__THE PROBLEM__.
Line tally for the word "segment": count the lines below that contain it and reply with the number alone.

__Collected data__.
★ ★ ★
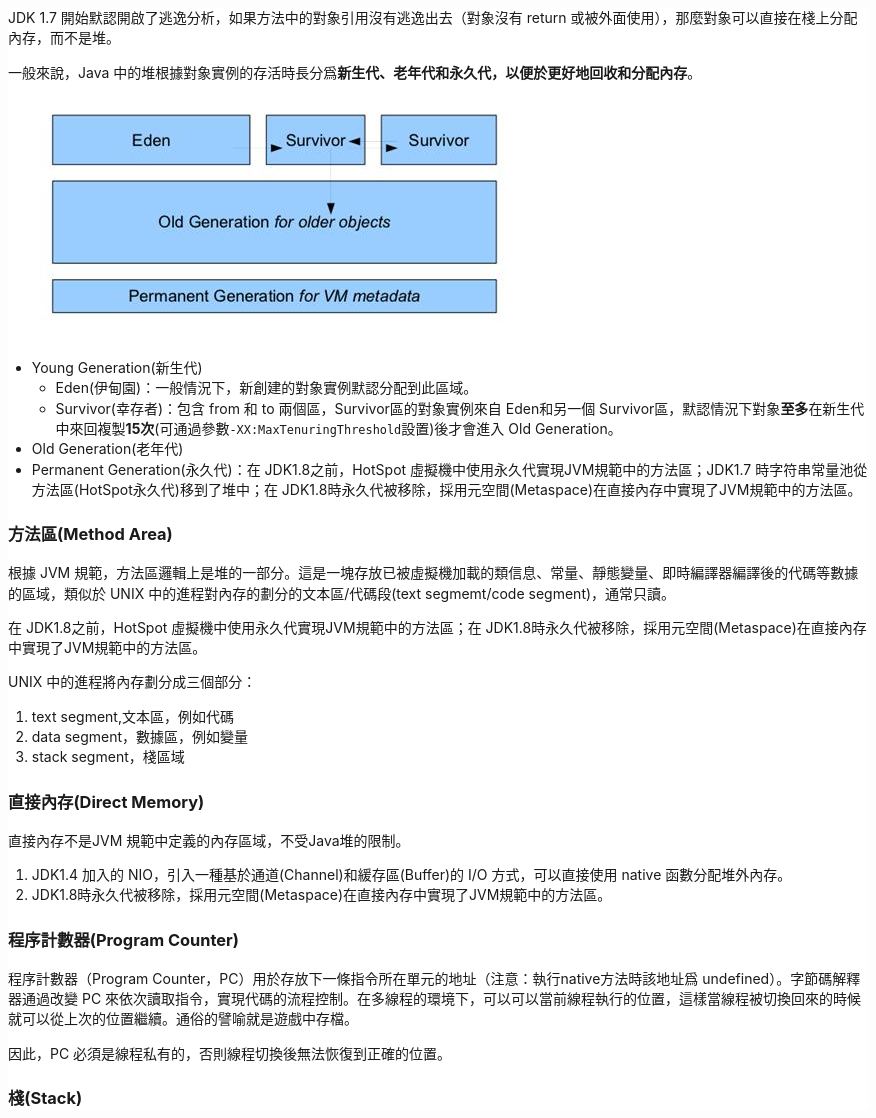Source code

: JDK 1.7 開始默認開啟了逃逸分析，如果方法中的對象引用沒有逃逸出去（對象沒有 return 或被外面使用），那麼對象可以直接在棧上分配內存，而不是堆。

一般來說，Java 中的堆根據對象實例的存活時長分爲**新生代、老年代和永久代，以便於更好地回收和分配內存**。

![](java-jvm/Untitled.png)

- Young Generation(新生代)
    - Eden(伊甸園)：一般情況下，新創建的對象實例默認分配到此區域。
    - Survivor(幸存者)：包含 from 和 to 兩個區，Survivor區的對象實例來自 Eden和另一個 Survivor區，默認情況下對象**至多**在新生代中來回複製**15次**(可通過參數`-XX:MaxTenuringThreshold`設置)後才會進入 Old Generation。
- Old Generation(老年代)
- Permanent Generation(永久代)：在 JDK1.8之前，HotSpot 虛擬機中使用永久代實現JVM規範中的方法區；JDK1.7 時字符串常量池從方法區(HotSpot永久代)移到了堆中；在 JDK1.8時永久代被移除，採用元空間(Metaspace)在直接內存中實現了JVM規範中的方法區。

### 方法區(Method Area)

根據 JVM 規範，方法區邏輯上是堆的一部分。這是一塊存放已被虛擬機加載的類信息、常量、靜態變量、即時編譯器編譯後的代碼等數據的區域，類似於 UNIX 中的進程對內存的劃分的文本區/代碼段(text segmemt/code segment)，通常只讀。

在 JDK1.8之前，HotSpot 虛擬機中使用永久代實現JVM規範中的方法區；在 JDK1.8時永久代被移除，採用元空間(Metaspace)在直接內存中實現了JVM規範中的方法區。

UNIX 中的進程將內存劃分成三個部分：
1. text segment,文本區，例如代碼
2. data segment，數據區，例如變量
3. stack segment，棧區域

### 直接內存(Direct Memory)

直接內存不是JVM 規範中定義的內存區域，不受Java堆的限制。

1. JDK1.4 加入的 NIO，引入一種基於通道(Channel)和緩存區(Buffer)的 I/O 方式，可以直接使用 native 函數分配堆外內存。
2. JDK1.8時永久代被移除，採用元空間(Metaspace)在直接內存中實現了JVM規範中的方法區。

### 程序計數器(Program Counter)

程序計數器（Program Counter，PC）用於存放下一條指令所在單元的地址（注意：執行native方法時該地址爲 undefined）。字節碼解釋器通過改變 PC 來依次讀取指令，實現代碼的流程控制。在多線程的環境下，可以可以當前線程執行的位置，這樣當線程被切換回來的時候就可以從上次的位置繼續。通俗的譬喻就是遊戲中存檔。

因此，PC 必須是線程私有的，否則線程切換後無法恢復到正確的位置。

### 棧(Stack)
★ ★ ★
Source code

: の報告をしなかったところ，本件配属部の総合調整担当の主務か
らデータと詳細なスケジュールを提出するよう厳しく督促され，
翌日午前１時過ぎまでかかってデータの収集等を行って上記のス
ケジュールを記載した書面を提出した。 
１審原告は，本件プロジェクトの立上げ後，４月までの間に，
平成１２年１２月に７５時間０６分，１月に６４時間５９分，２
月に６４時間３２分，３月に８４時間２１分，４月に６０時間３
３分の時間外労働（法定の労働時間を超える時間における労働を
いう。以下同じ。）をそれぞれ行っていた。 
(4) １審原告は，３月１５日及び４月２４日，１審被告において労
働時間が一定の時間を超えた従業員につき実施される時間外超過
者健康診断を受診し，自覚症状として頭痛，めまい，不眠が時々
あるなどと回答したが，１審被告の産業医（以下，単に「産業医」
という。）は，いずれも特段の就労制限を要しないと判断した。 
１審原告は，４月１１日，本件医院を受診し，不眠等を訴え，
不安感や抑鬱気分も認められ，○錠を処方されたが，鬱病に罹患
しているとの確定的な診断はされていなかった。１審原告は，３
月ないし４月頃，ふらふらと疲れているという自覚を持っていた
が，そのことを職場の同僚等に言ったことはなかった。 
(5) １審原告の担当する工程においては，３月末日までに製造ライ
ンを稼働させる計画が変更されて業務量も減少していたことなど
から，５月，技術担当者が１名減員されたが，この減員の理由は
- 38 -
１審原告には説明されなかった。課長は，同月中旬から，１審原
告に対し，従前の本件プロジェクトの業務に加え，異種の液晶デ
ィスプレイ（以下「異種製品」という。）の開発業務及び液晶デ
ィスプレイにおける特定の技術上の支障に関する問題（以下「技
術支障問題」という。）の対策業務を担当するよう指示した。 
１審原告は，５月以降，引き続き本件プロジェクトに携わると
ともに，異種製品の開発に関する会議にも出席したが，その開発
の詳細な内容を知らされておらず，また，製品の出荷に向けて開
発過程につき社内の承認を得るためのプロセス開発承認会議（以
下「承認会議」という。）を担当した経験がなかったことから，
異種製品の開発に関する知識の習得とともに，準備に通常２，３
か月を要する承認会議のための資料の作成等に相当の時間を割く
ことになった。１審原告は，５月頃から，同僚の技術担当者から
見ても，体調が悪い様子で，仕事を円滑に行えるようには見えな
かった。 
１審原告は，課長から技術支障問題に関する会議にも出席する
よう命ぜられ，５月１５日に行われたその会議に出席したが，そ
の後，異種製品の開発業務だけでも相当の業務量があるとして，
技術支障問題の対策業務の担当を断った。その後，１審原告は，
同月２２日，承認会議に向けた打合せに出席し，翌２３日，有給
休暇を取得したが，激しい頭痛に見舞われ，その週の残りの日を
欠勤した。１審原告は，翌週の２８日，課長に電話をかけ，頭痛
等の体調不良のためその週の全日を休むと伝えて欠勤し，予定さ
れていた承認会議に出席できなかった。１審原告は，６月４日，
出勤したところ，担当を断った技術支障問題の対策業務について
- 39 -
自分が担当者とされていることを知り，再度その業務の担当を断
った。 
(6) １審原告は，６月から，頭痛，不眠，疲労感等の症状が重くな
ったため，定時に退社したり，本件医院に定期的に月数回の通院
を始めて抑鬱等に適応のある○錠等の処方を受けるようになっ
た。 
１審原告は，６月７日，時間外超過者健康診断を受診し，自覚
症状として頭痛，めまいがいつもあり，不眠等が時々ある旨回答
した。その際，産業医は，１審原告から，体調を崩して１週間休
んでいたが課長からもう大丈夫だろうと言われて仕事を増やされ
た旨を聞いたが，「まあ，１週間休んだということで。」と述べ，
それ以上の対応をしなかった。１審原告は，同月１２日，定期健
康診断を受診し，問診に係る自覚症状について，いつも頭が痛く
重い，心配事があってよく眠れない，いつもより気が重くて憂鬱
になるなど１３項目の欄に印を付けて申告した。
★ ★ ★
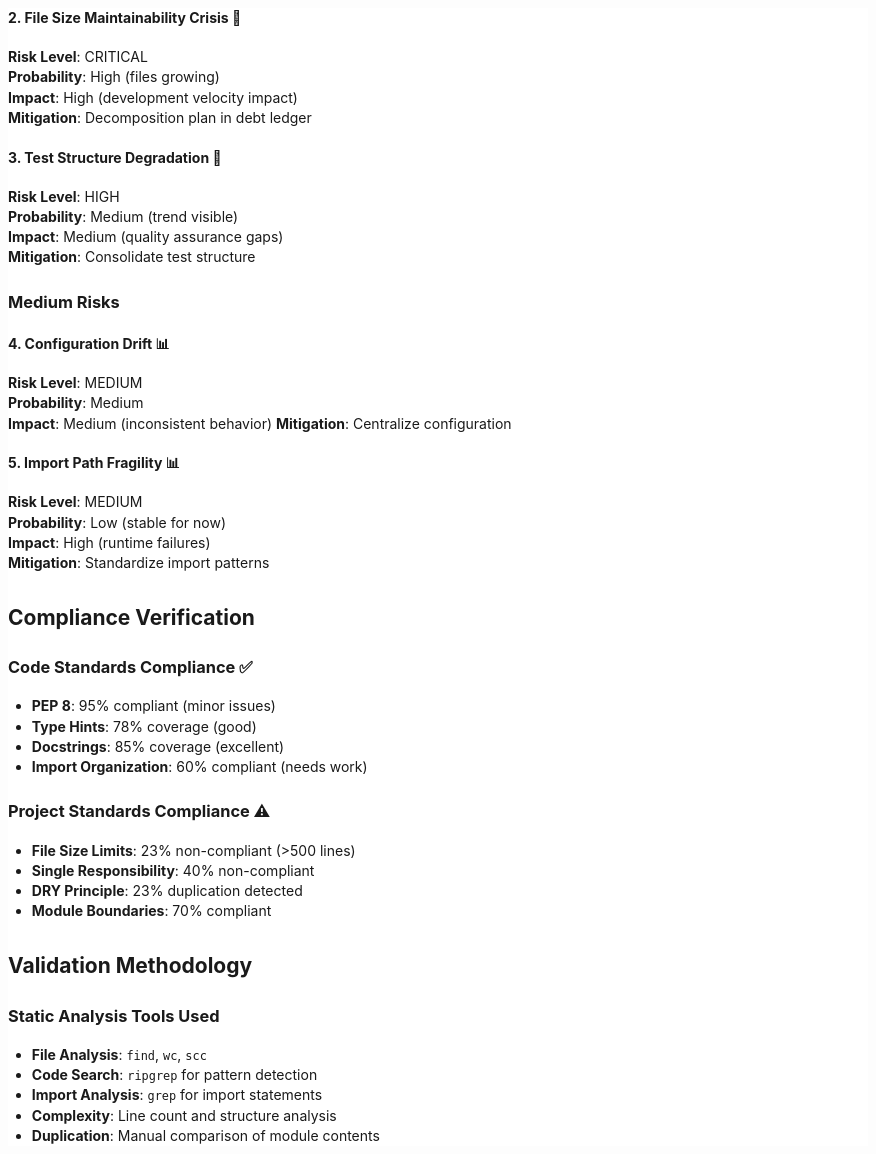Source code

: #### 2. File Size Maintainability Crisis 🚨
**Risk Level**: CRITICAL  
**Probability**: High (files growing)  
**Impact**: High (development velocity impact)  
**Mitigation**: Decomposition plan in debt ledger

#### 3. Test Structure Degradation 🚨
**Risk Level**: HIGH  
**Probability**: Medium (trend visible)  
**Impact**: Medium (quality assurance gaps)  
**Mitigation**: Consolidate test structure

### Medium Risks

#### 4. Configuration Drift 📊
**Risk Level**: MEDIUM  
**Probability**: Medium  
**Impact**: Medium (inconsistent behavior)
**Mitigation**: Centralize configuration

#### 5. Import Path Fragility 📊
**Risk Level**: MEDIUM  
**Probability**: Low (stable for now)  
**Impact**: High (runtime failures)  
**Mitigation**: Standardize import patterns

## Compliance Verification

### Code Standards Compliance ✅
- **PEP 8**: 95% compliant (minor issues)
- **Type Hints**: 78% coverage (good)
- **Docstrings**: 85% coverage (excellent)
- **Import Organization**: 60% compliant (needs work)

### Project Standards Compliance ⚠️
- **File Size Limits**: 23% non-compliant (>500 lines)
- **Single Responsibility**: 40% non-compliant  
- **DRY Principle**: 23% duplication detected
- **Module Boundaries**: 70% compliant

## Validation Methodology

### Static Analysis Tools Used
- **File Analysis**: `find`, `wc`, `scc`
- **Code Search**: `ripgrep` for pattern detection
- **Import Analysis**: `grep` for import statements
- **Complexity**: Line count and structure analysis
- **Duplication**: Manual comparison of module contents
★ ★ ★
__OUTPUT__.
4